=== Problem statement ===
Reproduce the data that follows character for character, but omit its pictures.

□ □ □ □

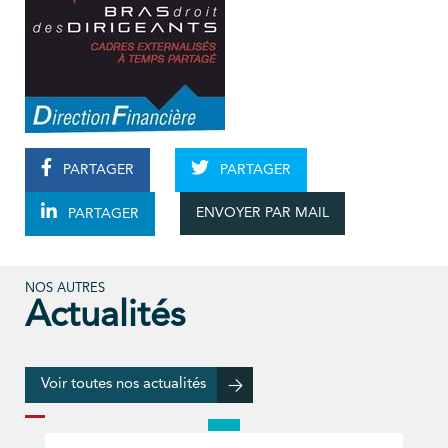
PARTAGER
PARTAGER
ENVOYER PAR MAIL
PARTAGER
NOS AUTRES
Actualités
Voir toutes nos actualités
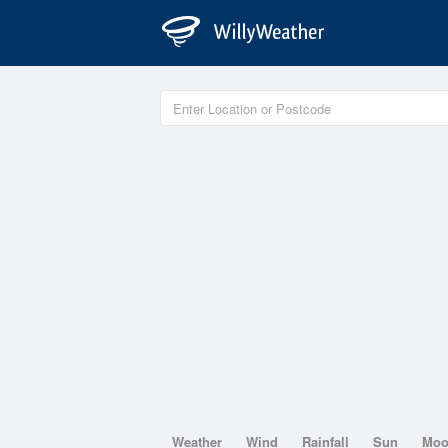
Weather
Wind
Rainfall
Sun
Mo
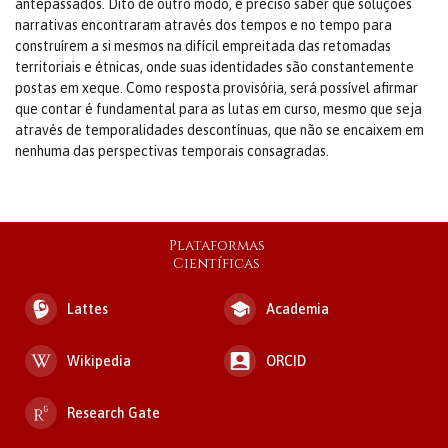
antepassados. Dito de outro modo, é preciso saber que soluções
narrativas encontraram através dos tempos e no tempo para
construírem a si mesmos na difícil empreitada das retomadas
territoriais e étnicas, onde suas identidades são constantemente
postas em xeque. Como resposta provisória, será possível afirmar
que contar é fundamental para as lutas em curso, mesmo que seja
através de temporalidades descontínuas, que não se encaixem em
nenhuma das perspectivas temporais consagradas.
Plataformas
Científicas
Lattes
Academia
Wikipedia
ORCID
Research Gate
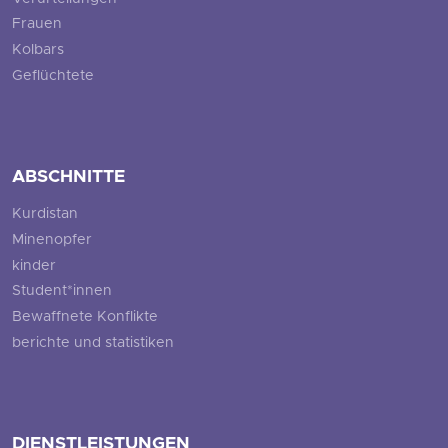
Frauen
Kolbars
Geflüchtete
ABSCHNITTE
Kurdistan
Minenopfer
kinder
Student*innen
Bewaffnete Konflikte
berichte und statistiken
DIENSTLEISTUNGEN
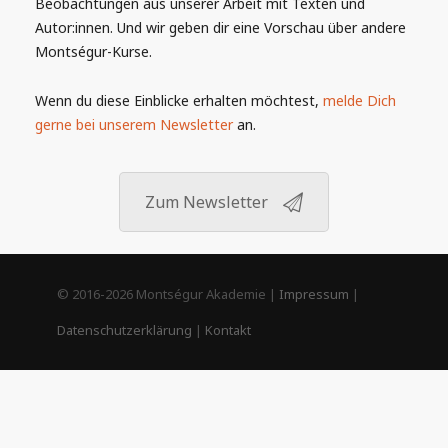
Beobachtungen aus unserer Arbeit mit Texten und
Autor:innen. Und wir geben dir eine Vorschau über andere
Montségur-Kurse.
Wenn du diese Einblicke erhalten möchtest,
melde Dich
gerne bei unserem Newsletter
an.
Zum Newsletter
© 2016-2026 Montségur Akademie |
Impressum
|
Datenschutzerklärung
|
Kontakt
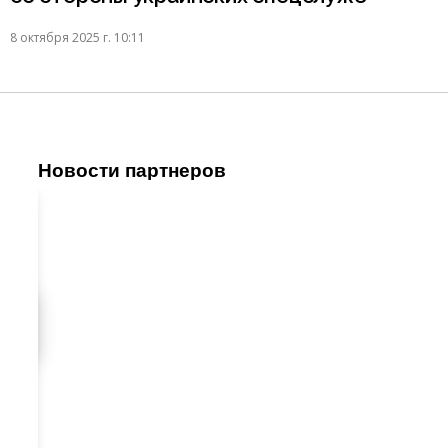
8 октября 2025 г. 10:11
Новости партнеров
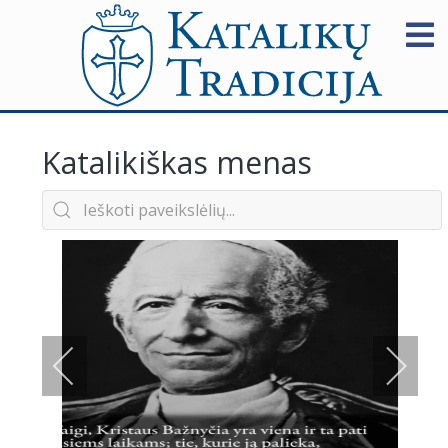
Katalikiškas menas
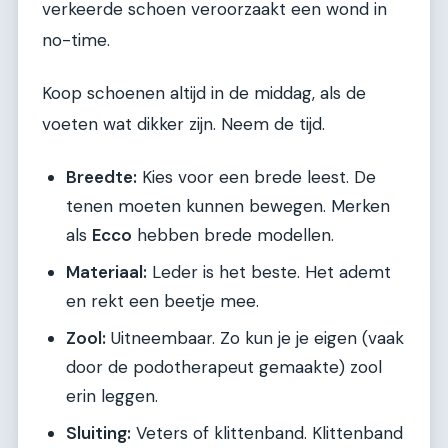
verkeerde schoen veroorzaakt een wond in
no-time.
Koop schoenen altijd in de middag, als de
voeten wat dikker zijn. Neem de tijd.
Breedte:
Kies voor een brede leest. De
tenen moeten kunnen bewegen. Merken
als
Ecco
hebben brede modellen.
Materiaal:
Leder is het beste. Het ademt
en rekt een beetje mee.
Zool:
Uitneembaar. Zo kun je je eigen (vaak
door de podotherapeut gemaakte) zool
erin leggen.
Sluiting:
Veters of klittenband. Klittenband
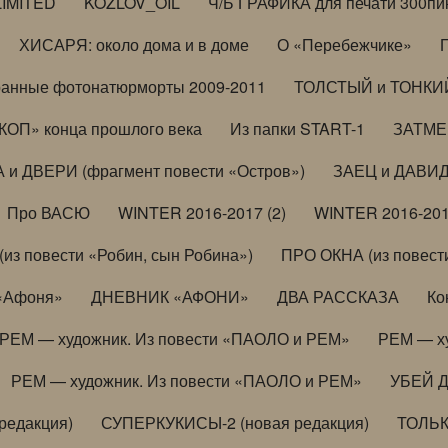
LIMITED
KOZLOV_OIL
Ч/Б ГРАФИКА для печати 300пи
ХИСАРЯ: около дома и в доме
О «Перебежчике»
анные фотонатюрморты 2009-2011
ТОЛСТЫЙ и ТОНКИЙ 
ОП» конца прошлого века
Из папки START-1
ЗАТМЕН
 и ДВЕРИ (фрагмент повести «Остров»)
ЗАЕЦ и ДАВИД 
Про ВАСЮ
WINTER 2016-2017 (2)
WINTER 2016-201
з повести «Робин, сын Робина»)
ПРО ОКНА (из повести
 «Афоня»
ДНЕВНИК «АФОНИ»
ДВА РАССКАЗА
Ко
РЕМ — художник. Из повести «ПАОЛО и РЕМ»
РЕМ — х
РЕМ — художник. Из повести «ПАОЛО и РЕМ»
УБЕЙ 
редакция)
СУПЕРКУКИСЫ-2 (новая редакция)
ТОЛЬ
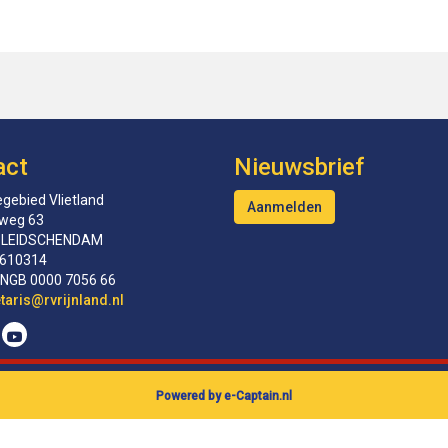
act
Nieuwsbrief
gebied Vlietland
Aanmelden
tweg 63
 LEIDSCHENDAM
610314
INGB 0000 7056 66
erceS
@rvrijnland.nl
Powered by e-Captain.nl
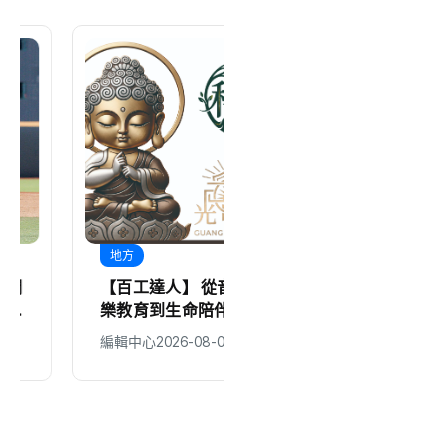
地方
醫療
【百工達人】 從音
基隆長庚成立全台首
樂教育到生命陪伴
座圓錐角膜中心 守
黛玉老師以生命經驗
護國人視力健康
編輯中心
2026-08-06
編輯中心
2026-08-06
打造共學平台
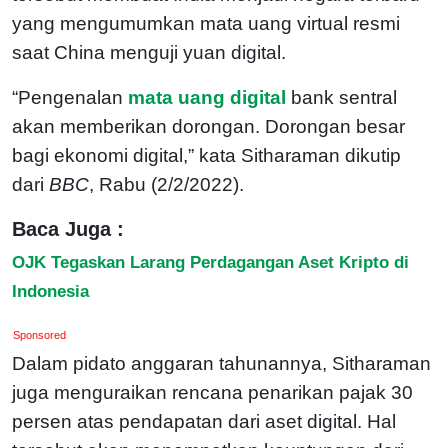
yang mengumumkan mata uang virtual resmi
saat China menguji yuan digital.
“Pengenalan
mata uang digital
bank sentral
akan memberikan dorongan. Dorongan besar
bagi ekonomi digital,” kata Sitharaman dikutip
dari
BBC
, Rabu (2/2/2022).
Baca Juga :
OJK Tegaskan Larang Perdagangan Aset Kripto di
Indonesia
Sponsored
Dalam pidato anggaran tahunannya, Sitharaman
juga menguraikan rencana penarikan pajak 30
persen atas pendapatan dari aset digital. Hal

□ □ □ □

=== Task response ===
PARTAGER
PARTAGER
ENVOYER PAR MAIL
PARTAGER
NOS AUTRES
Actualités
Voir toutes nos actualités
Weather
Wind
Rainfall
Sun
Mo
antepassados. Dito de outro modo, é preciso saber que soluções
narrativas encontraram através dos tempos e no tempo para
construírem a si mesmos na difícil empreitada das retomadas
territoriais e étnicas, onde suas identidades são constantemente
postas em xeque. Como resposta provisória, será possível afirmar
que contar é fundamental para as lutas em curso, mesmo que seja
através de temporalidades descontínuas, que não se encaixem em
nenhuma das perspectivas temporais consagradas.
Plataformas
Científicas
Lattes
Academia
Wikipedia
ORCID
Research Gate
Frauen
Kolbars
Geflüchtete
ABSCHNITTE
Kurdistan
Minenopfer
kinder
Student*innen
Bewaffnete Konflikte
berichte und statistiken
DIENSTLEISTUNGEN
Beobachtungen aus unserer Arbeit mit Texten und
Autor:innen. Und wir geben dir eine Vorschau über andere
Montségur-Kurse.
Wenn du diese Einblicke erhalten möchtest,
melde Dich
gerne bei unserem Newsletter
an.
Zum Newsletter
© 2016-2026 Montségur Akademie |
Impressum
|
Datenschutzerklärung
|
Kontakt
8 октября 2025 г. 10:11
Новости партнеров
Katalikiškas menas
verkeerde schoen veroorzaakt een wond in
no-time.
Koop schoenen altijd in de middag, als de
voeten wat dikker zijn. Neem de tijd.
Breedte:
Kies voor een brede leest. De
tenen moeten kunnen bewegen. Merken
als
Ecco
hebben brede modellen.
Materiaal:
Leder is het beste. Het ademt
en rekt een beetje mee.
Zool:
Uitneembaar. Zo kun je je eigen (vaak
door de podotherapeut gemaakte) zool
erin leggen.
Sluiting:
Veters of klittenband. Klittenband
LIMITED
KOZLOV_OIL
Ч/Б ГРАФИКА для печати 300пи
ХИСАРЯ: около дома и в доме
О «Перебежчике»
анные фотонатюрморты 2009-2011
ТОЛСТЫЙ и ТОНКИЙ 
ОП» конца прошлого века
Из папки START-1
ЗАТМЕН
 и ДВЕРИ (фрагмент повести «Остров»)
ЗАЕЦ и ДАВИД 
Про ВАСЮ
WINTER 2016-2017 (2)
WINTER 2016-201
з повести «Робин, сын Робина»)
ПРО ОКНА (из повести
 «Афоня»
ДНЕВНИК «АФОНИ»
ДВА РАССКАЗА
Ко
РЕМ — художник. Из повести «ПАОЛО и РЕМ»
РЕМ — х
РЕМ — художник. Из повести «ПАОЛО и РЕМ»
УБЕЙ 
редакция)
СУПЕРКУКИСЫ-2 (новая редакция)
ТОЛЬ
act
Nieuwsbrief
gebied Vlietland
Aanmelden
tweg 63
 LEIDSCHENDAM
610314
INGB 0000 7056 66
erceS
@rvrijnland.nl
Powered by e-Captain.nl
地方
醫療
【百工達人】 從音
基隆長庚成立全台首
樂教育到生命陪伴
座圓錐角膜中心 守
黛玉老師以生命經驗
護國人視力健康
編輯中心
2026-08-06
編輯中心
2026-08-06
打造共學平台
yang mengumumkan mata uang virtual resmi
saat China menguji yuan digital.
“Pengenalan
mata uang digital
bank sentral
akan memberikan dorongan. Dorongan besar
bagi ekonomi digital,” kata Sitharaman dikutip
dari
BBC
, Rabu (2/2/2022).
Baca Juga :
OJK Tegaskan Larang Perdagangan Aset Kripto di
Indonesia
Sponsored
Dalam pidato anggaran tahunannya, Sitharaman
juga menguraikan rencana penarikan pajak 30
persen atas pendapatan dari aset digital. Hal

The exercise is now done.